In Providence, Kelling Cites 5 Big Law Enforcement Ideas


Providence, R.I., police say major crime is the lowest it has been in 30 years partly because the big ideas that have captivated much of local law enforcement are being enthusiastically implemented, reports the Providence Journal. Sending officers out to pound a beat, that early 20th-century artifact abandoned in favor of sleek cruisers, is one of the prime tactics of community policing embraced by Police Chief Dean Esserman. Providence has 34 officers assigned to walk in pairs or to ride a bicycle. Widespread use of the tactic is practical only if the police department can maintain its complement of 495 officers.

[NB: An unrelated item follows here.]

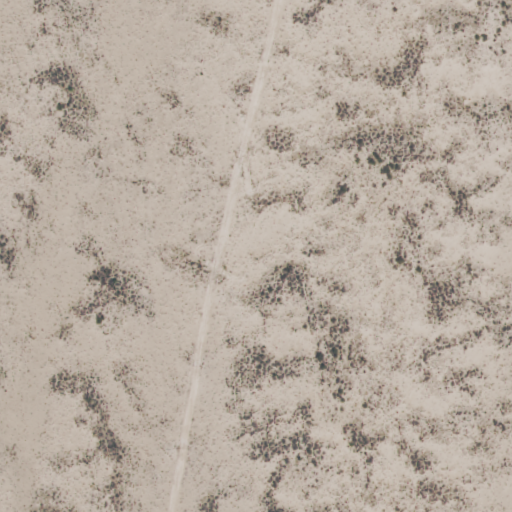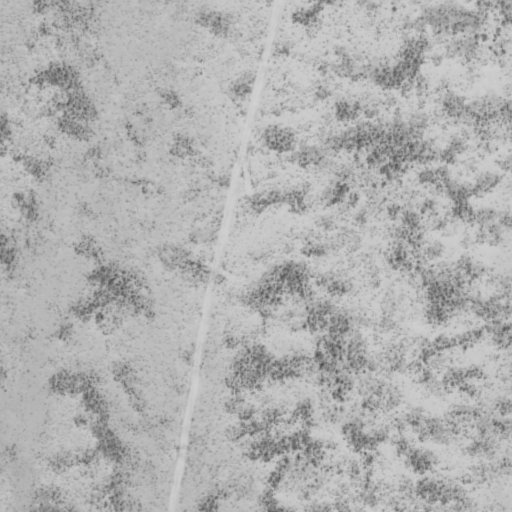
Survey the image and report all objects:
road: (261, 255)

A potent combination of community policing, full financing of the department, and a reinvigorated work force have cut crime by 30 percent over four years, Esserman says. About half the police and sheriffs' departments in the U.S. are now dedicated practitioners of some aspects of community policing, criminologist George Kelling told a crime conference in Providence. Kelling cites five big ideas current in local law enforcement. Besides problem-oriented policing and the broken-windows theory, they are the Anglo-Saxon concept that citizens police themselves rather than looking to a central government, the use of data, and “pulling levers” of power by enlisting the help of others, as well as using leverage on criminals. “People have a lot of handles on them,” Kelling said, “and all you have to do is find the handles.” If a criminal has a felony record or is caught with a gun with an obliterated serial number, those handles make a case eligible for federal prosecution.